** TO DO **
Write out the records word for word, starting at the line that contains "end? Answer as H:MM AM/PM." and continuing through the end of the records. Leave the pictures out of your copy.

[Start]

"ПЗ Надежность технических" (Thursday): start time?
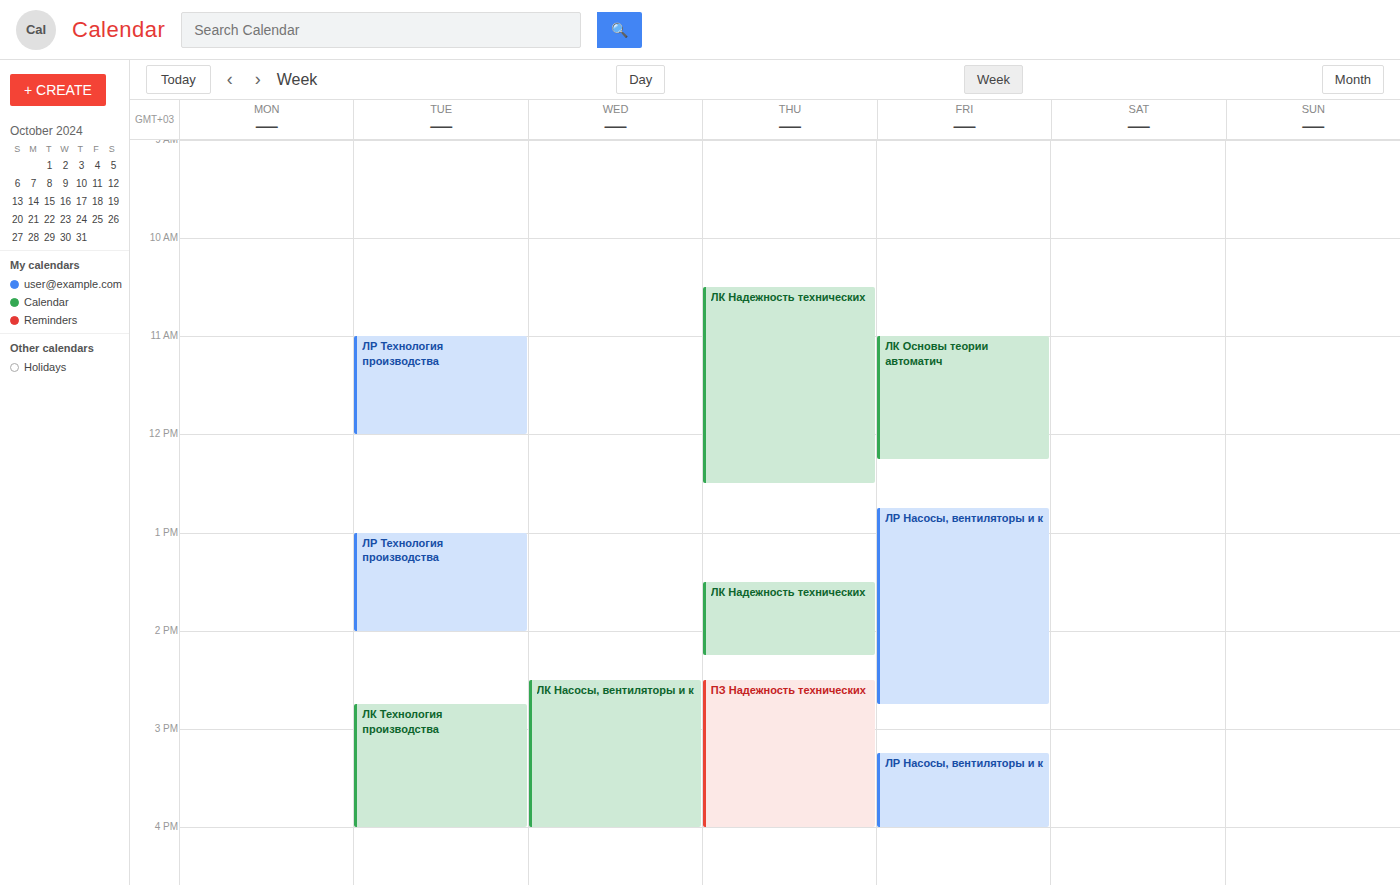
2:30 PM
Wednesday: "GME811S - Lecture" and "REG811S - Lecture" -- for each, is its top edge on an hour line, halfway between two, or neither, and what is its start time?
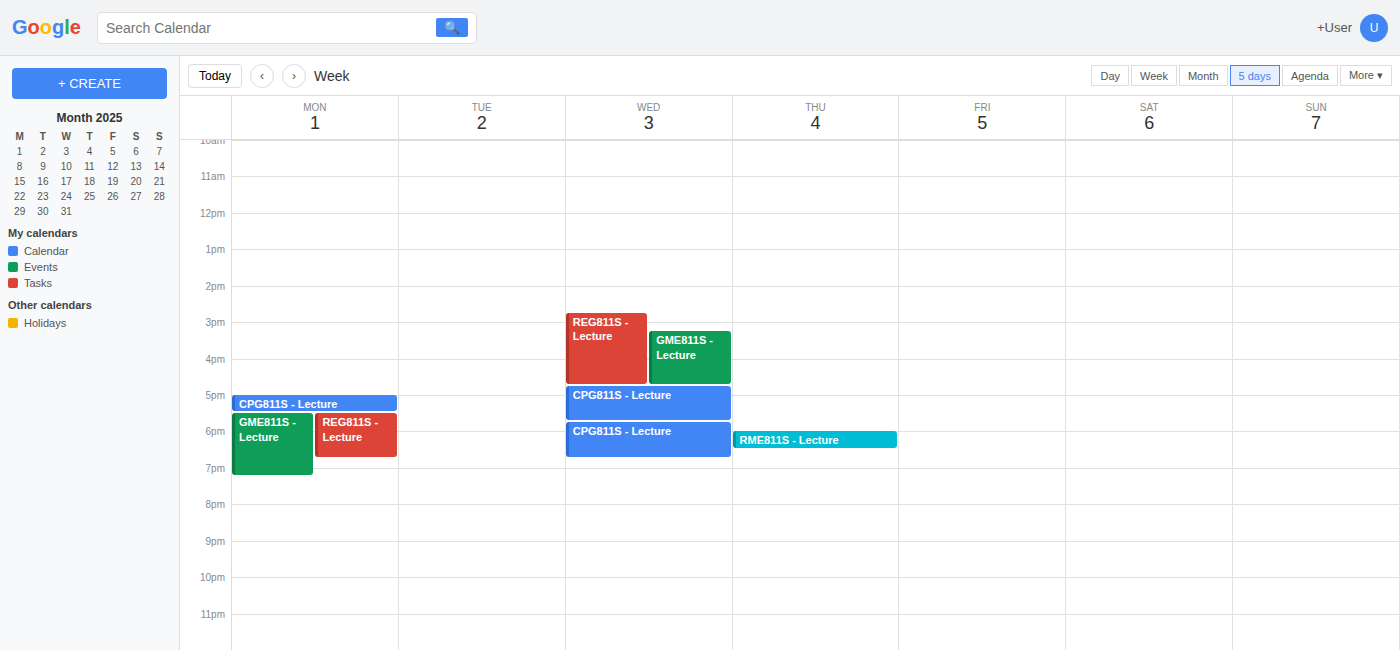
"GME811S - Lecture": 3:15 PM, neither: a quarter of the way from the 3 PM line to the 4 PM line. "REG811S - Lecture": 2:45 PM, neither: three quarters of the way from the 2 PM line to the 3 PM line.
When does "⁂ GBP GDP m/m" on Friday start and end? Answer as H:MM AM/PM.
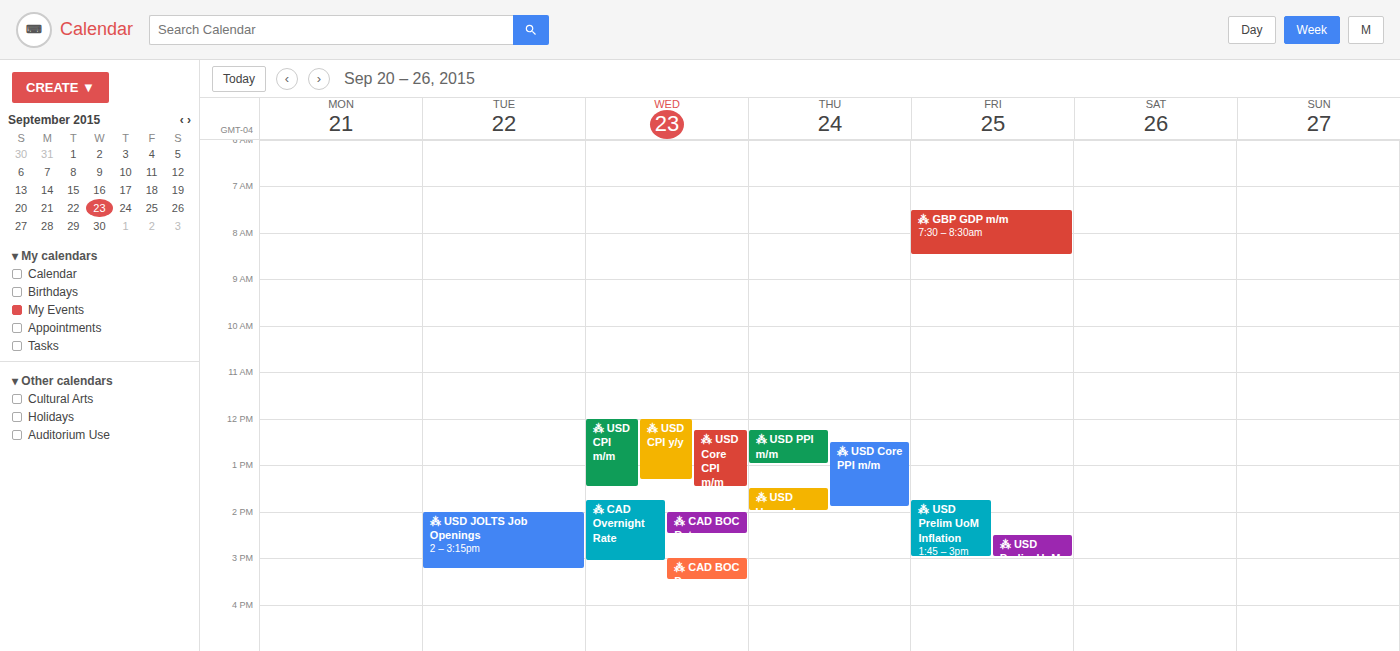
7:30 AM to 8:30 AM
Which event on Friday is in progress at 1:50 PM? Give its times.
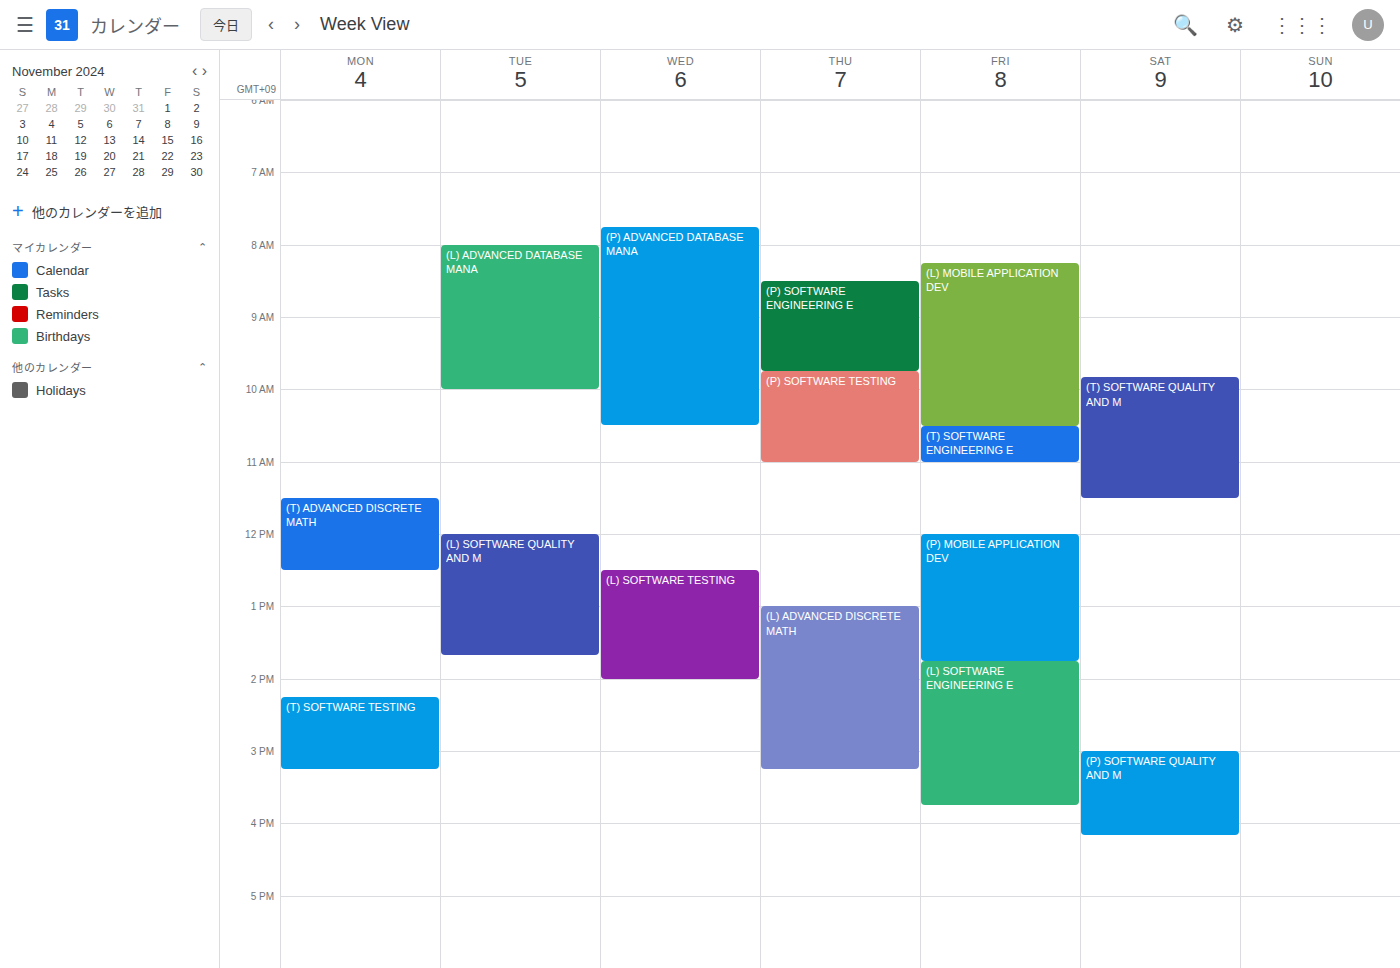
"(L) SOFTWARE ENGINEERING E", 1:45 PM to 3:45 PM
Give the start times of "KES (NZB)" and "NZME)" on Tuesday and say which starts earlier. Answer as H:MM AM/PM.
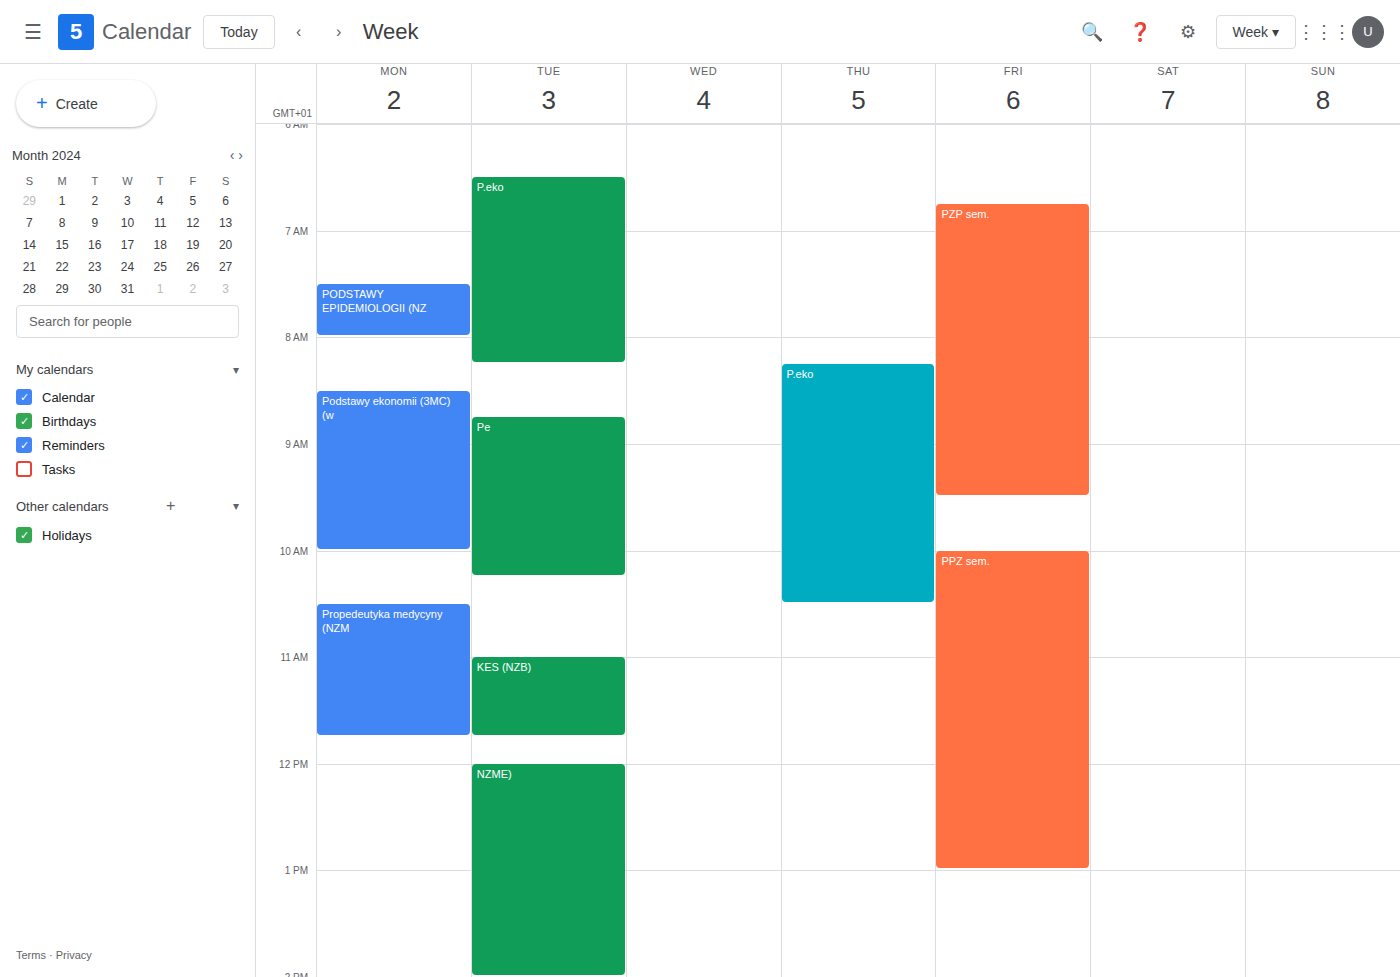
"KES (NZB)" 11:00 AM; "NZME)" 12:00 PM.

[End]

** EXPECTED OUTPUT **
When does "⁂ GBP GDP m/m" on Friday start and end? Answer as H:MM AM/PM.
7:30 AM to 8:30 AM
Which event on Friday is in progress at 1:50 PM? Give its times.
"(L) SOFTWARE ENGINEERING E", 1:45 PM to 3:45 PM
Give the start times of "KES (NZB)" and "NZME)" on Tuesday and say which starts earlier. Answer as H:MM AM/PM.
"KES (NZB)" 11:00 AM; "NZME)" 12:00 PM.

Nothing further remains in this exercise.